#### [Problem requirements]
Your copy should hold the lines below from the first through the one that contains "based on the results", each retyped exactly, and no pictures.

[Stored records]

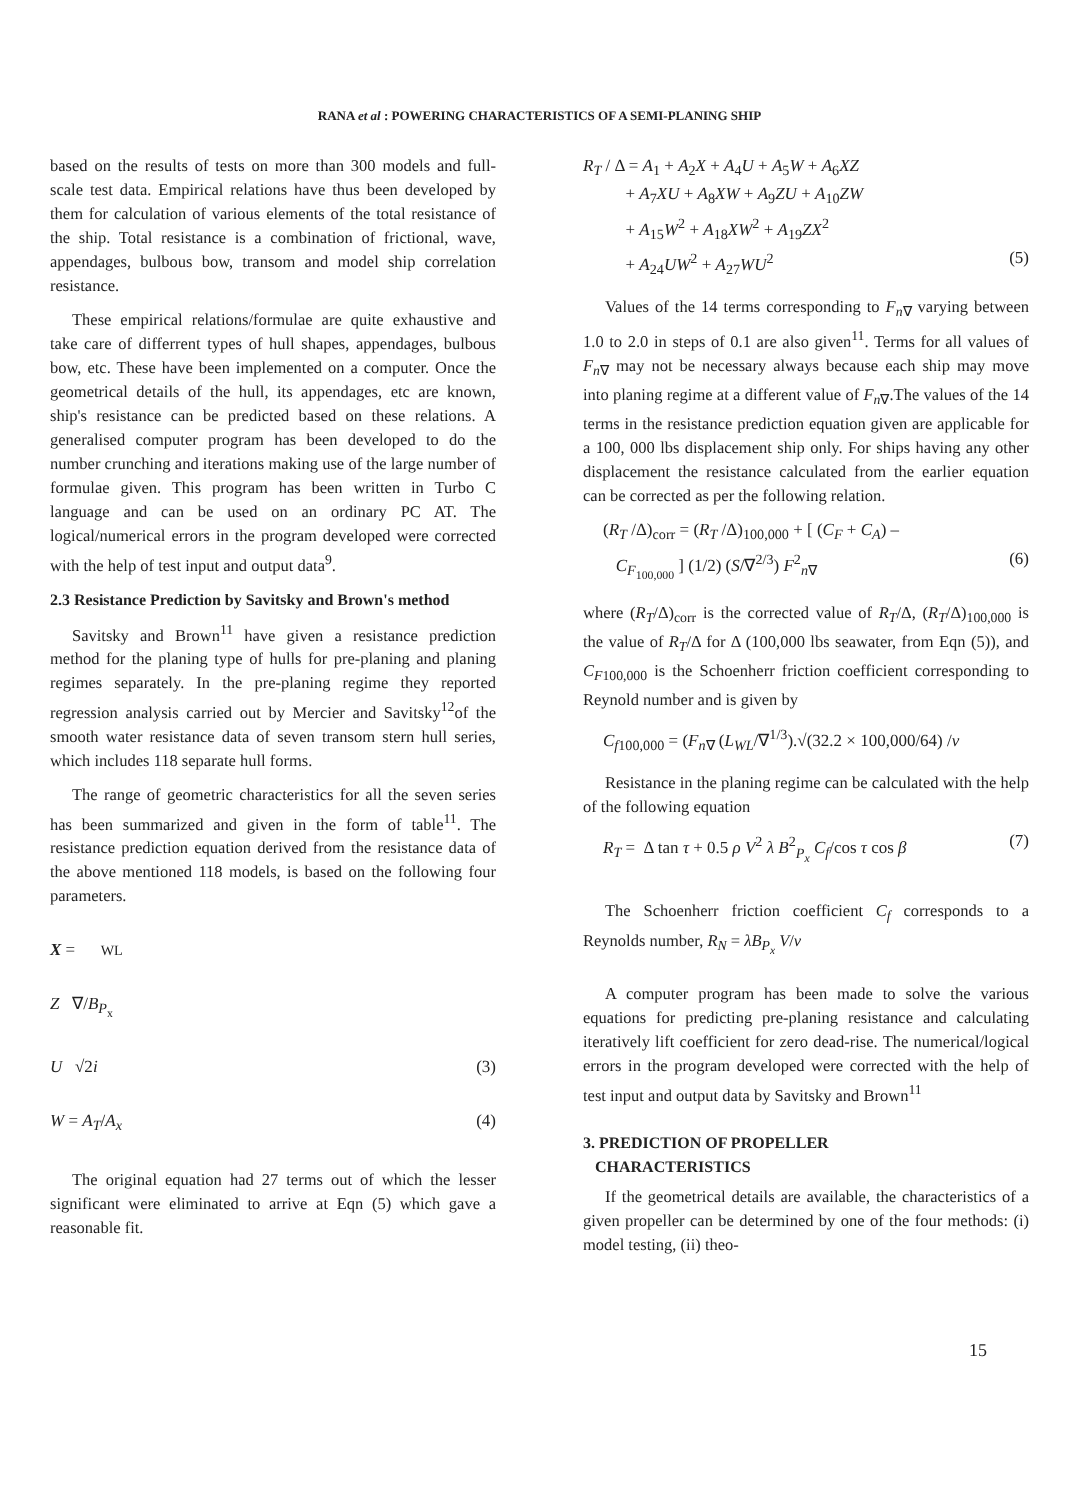RANA et al : POWERING CHARACTERISTICS OF A SEMI-PLANING SHIP
based on the results of tests on more than 300 models and full-scale test data. Empirical relations have thus been developed by them for calculation of various elements of the total resistance of the ship. Total resistance is a combination of frictional, wave, appendages, bulbous bow, transom and model ship correlation resistance.
These empirical relations/formulae are quite exhaustive and take care of differrent types of hull shapes, appendages, bulbous bow, etc. These have been implemented on a computer. Once the geometrical details of the hull, its appendages, etc are known, ship's resistance can be predicted based on these relations. A generalised computer program has been developed to do the number crunching and iterations making use of the large number of formulae given. This program has been written in Turbo C language and can be used on an ordinary PC AT. The logical/numerical errors in the program developed were corrected with the help of test input and output data<sup>9</sup>.
2.3 Resistance Prediction by Savitsky and Brown's method
Savitsky and Brown<sup>11</sup> have given a resistance prediction method for the planing type of hulls for pre-planing and planing regimes separately. In the pre-planing regime they reported regression analysis carried out by Mercier and Savitsky<sup>12</sup>of the smooth water resistance data of seven transom stern hull series, which includes 118 separate hull forms.
The range of geometric characteristics for all the seven series has been summarized and given in the form of table<sup>11</sup>. The resistance prediction equation derived from the resistance data of the above mentioned 118 models, is based on the following four parameters.
X = WL
Z ∇/B<sub>P<sub>x</sub></sub>
U √2i (3)
W = A<sub>T</sub>/A<sub>x</sub> (4)
The original equation had 27 terms out of which the lesser significant were eliminated to arrive at Eqn (5) which gave a reasonable fit.
R<sub>T</sub> / Δ = A<sub>1</sub> + A<sub>2</sub>X + A<sub>4</sub>U + A<sub>5</sub>W + A<sub>6</sub>XZ
+ A<sub>7</sub>XU + A<sub>8</sub>XW + A<sub>9</sub>ZU + A<sub>10</sub>ZW
+ A<sub>15</sub>W<sup>2</sup> + A<sub>18</sub>XW<sup>2</sup> + A<sub>19</sub>ZX<sup>2</sup>
+ A<sub>24</sub>UW<sup>2</sup> + A<sub>27</sub>WU<sup>2</sup> (5)
Values of the 14 terms corresponding to F<sub>n∇</sub> varying between 1.0 to 2.0 in steps of 0.1 are also given<sup>11</sup>. Terms for all values of F<sub>n∇</sub> may not be necessary always because each ship may move into planing regime at a different value of F<sub>n∇</sub>.The values of the 14 terms in the resistance prediction equation given are applicable for a 100, 000 lbs displacement ship only. For ships having any other displacement the resistance calculated from the earlier equation can be corrected as per the following relation.
(R<sub>T</sub> /Δ)<sub>corr</sub> = (R<sub>T</sub> /Δ)<sub>100,000</sub> + [ (C<sub>F</sub> + C<sub>A</sub>) –
C<sub>F<sub>100,000</sub></sub> ] (1/2) (S/∇<sup>2/3</sup>) F<sup>2</sup><sub>n∇</sub> (6)
where (R<sub>T</sub>/Δ)<sub>corr</sub> is the corrected value of R<sub>T</sub>/Δ, (R<sub>T</sub>/Δ)<sub>100,000</sub> is the value of R<sub>T</sub>/Δ for Δ (100,000 lbs seawater, from Eqn (5)), and C<sub>F100,000</sub> is the Schoenherr friction coefficient corresponding to Reynold number and is given by
C<sub>f100,000</sub> = (F<sub>n∇</sub> (L<sub>WL</sub>/∇<sup>1/3</sup>).√(32.2 × 100,000/64) /ν
Resistance in the planing regime can be calculated with the help of the following equation
R<sub>T</sub> = Δ tan τ + 0.5 ρ V<sup>2</sup> λ B<sup>2</sup><sub>P<sub>x</sub></sub> C<sub>f</sub>/cos τ cos β (7)
The Schoenherr friction coefficient C<sub>f</sub> corresponds to a Reynolds number, R<sub>N</sub> = λB<sub>P<sub>x</sub></sub> V/ν
A computer program has been made to solve the various equations for predicting pre-planing resistance and calculating iteratively lift coefficient for zero dead-rise. The numerical/logical errors in the program developed were corrected with the help of test input and output data by Savitsky and Brown<sup>11</sup>
3. PREDICTION OF PROPELLER
CHARACTERISTICS
If the geometrical details are available, the characteristics of a given propeller can be determined by one of the four methods: (i) model testing, (ii) theo-
15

#### [Reply to the exercise]
RANA et al : POWERING CHARACTERISTICS OF A SEMI-PLANING SHIP
based on the results of tests on more than 300 models and full-scale test data. Empirical relations have thus been developed by them for calculation of various elements of the total resistance of the ship. Total resistance is a combination of frictional, wave, appendages, bulbous bow, transom and model ship correlation resistance.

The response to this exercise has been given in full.